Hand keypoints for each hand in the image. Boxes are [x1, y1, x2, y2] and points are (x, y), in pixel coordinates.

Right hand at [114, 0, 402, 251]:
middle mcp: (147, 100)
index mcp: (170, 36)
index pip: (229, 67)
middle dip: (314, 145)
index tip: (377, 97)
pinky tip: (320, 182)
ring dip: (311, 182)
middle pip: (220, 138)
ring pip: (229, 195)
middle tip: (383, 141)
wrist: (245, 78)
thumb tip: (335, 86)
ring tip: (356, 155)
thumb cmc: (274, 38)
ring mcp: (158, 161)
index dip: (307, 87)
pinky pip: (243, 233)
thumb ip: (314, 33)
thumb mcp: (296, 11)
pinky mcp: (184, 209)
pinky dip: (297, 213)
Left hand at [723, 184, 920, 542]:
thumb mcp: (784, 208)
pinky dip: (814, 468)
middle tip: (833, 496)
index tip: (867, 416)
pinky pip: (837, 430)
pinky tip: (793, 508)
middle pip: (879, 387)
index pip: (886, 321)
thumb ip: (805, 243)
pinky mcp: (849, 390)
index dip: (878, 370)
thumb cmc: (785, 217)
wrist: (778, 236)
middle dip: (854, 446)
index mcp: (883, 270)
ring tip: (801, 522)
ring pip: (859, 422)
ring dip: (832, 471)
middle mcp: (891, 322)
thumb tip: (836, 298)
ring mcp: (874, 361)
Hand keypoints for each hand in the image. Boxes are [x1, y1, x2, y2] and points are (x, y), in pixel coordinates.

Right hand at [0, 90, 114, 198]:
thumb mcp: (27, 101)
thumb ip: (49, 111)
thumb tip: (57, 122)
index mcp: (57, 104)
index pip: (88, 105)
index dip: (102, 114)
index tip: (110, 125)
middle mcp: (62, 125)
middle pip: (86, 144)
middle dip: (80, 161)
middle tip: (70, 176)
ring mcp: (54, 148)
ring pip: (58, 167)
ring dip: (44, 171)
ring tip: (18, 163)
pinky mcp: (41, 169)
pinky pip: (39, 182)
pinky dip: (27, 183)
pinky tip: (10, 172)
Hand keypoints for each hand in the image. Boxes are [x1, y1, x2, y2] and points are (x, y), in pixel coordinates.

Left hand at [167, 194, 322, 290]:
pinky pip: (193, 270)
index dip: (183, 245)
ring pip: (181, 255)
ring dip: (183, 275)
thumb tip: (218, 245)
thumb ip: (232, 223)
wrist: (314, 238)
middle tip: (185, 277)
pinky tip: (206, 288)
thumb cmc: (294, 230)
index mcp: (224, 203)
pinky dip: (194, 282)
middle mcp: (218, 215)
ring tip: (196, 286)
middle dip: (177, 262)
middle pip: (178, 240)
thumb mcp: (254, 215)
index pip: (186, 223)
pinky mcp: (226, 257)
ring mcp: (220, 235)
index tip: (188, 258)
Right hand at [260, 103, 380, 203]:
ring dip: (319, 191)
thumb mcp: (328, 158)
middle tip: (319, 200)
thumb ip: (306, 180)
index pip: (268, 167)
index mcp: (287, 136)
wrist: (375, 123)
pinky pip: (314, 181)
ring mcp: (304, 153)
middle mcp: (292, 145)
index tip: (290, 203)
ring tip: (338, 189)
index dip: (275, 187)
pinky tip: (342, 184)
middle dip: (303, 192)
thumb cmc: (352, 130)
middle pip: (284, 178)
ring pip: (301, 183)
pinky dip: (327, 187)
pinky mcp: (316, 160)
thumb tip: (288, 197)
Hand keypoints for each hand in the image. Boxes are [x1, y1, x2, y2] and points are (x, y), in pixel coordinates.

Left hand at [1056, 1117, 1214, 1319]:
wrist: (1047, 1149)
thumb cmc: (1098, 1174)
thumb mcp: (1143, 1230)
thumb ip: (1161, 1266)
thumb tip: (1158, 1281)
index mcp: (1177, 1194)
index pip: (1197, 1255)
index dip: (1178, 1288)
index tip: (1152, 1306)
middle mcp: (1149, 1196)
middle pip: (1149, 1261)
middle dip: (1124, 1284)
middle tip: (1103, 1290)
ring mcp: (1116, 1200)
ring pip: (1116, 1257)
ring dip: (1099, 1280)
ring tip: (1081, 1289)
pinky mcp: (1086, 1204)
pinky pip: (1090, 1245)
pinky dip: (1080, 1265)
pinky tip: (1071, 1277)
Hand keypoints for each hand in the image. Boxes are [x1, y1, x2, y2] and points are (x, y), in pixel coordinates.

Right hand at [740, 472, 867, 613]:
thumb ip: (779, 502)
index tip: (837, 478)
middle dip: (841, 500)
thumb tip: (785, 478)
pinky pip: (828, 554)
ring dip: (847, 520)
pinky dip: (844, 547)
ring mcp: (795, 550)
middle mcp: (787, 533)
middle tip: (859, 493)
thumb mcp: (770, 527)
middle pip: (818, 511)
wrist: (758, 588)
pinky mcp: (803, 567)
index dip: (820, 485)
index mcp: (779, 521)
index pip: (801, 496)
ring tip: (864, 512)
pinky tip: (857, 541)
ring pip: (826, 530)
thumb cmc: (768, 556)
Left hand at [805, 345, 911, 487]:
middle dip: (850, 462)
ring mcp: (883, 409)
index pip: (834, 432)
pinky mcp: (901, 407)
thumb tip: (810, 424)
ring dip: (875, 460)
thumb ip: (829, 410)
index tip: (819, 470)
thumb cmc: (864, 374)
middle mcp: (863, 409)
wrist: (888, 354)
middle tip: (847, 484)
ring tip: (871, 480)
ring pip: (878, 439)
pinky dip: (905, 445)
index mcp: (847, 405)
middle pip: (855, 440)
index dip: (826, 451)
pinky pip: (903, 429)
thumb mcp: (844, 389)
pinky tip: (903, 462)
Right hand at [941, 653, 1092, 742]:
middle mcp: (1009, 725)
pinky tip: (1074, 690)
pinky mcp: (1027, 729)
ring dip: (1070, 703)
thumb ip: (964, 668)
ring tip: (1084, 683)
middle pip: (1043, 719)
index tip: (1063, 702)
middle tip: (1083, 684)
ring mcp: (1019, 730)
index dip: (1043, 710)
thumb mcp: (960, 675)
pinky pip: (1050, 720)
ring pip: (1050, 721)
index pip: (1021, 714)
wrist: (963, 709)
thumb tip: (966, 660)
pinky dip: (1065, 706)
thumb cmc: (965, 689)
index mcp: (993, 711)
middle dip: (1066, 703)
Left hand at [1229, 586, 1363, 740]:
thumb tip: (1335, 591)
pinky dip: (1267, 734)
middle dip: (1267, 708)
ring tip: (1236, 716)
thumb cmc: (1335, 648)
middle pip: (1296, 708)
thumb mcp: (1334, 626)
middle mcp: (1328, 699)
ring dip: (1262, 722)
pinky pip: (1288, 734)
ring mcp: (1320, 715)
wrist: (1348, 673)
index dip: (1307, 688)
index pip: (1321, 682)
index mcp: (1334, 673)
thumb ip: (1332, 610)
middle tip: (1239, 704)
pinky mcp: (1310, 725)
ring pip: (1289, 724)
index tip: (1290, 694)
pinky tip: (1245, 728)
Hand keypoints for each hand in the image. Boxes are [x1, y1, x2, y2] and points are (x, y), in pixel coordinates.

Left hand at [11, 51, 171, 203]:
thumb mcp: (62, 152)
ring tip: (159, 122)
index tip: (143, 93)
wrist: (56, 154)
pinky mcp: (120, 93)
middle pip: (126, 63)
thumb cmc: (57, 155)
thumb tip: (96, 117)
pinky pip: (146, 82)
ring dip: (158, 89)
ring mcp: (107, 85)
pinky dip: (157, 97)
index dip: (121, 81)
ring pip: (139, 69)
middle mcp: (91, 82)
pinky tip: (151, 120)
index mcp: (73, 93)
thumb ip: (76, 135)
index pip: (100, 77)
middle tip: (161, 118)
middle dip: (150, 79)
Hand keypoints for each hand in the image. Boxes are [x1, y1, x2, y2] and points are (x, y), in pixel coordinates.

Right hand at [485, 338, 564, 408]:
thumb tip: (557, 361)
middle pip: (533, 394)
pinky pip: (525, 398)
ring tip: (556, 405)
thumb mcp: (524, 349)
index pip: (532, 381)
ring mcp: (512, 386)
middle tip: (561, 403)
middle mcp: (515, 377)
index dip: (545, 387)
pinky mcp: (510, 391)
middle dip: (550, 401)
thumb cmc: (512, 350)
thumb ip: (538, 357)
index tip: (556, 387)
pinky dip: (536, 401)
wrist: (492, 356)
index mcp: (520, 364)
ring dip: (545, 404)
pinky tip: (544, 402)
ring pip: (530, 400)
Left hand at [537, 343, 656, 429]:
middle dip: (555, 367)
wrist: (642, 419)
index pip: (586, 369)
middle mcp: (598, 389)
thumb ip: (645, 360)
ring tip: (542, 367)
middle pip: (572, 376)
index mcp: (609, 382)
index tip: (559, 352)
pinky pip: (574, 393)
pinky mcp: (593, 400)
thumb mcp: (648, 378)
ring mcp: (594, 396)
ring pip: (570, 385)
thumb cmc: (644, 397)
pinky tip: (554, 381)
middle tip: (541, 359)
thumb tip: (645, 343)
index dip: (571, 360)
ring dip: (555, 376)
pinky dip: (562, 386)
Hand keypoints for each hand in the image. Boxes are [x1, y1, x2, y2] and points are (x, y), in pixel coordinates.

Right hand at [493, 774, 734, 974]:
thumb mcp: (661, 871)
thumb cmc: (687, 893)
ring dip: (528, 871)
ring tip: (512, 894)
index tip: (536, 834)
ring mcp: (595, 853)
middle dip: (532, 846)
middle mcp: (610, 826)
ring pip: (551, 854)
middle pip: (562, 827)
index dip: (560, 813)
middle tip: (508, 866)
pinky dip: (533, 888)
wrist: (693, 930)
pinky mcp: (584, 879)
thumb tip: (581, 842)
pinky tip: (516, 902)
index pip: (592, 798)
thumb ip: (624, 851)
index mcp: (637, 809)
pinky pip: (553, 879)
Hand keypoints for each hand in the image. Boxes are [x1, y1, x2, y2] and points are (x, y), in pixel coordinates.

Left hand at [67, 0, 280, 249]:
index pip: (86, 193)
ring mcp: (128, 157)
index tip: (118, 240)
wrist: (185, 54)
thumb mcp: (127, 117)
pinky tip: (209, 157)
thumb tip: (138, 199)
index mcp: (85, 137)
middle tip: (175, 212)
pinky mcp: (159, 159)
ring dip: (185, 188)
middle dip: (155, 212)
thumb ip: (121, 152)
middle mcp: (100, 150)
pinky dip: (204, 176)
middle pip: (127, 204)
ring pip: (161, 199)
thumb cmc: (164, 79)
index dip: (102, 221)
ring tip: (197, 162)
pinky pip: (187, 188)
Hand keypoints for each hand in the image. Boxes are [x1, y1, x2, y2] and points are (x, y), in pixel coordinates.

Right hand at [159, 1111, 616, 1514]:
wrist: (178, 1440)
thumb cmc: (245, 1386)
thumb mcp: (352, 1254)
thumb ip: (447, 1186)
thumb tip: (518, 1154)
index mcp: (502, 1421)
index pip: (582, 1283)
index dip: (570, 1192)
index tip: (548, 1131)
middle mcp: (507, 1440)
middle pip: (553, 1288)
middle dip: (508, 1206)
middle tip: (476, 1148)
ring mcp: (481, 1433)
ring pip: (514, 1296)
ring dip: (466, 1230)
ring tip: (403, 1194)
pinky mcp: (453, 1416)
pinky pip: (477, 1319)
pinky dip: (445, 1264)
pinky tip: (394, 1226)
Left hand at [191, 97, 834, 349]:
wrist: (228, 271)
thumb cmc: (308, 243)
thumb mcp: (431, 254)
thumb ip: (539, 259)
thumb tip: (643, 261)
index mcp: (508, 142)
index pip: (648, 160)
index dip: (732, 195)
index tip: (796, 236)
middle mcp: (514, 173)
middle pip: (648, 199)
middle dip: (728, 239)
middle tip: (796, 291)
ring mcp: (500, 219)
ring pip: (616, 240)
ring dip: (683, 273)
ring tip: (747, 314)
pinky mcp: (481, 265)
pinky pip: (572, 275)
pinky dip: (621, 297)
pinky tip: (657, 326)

> [EXERCISE GOAL] From the listing above, repeat exactly the lines starting at the line that includes "middle mcp: (515, 377)" and ending at the line that includes "pinky mcp: (593, 400)", with nothing outside that span.

> [WRITTEN ANSWER]
middle mcp: (515, 377)
index dip: (545, 387)
pinky mcp: (510, 391)
middle dip: (550, 401)
thumb cmc: (512, 350)
thumb ip: (538, 357)
index tip: (556, 387)
pinky dip: (536, 401)
wrist: (492, 356)
index mcp: (520, 364)
ring dip: (545, 404)
pinky tip: (544, 402)
ring pip: (530, 400)
Left hand at [537, 343, 656, 429]:
middle dip: (555, 367)
wrist: (642, 419)
index pip: (586, 369)
middle mcp: (598, 389)
thumb ip: (645, 360)
ring tip: (542, 367)
middle pip: (572, 376)
index mcp: (609, 382)
index tip: (559, 352)
pinky pip: (574, 393)
pinky mcp: (593, 400)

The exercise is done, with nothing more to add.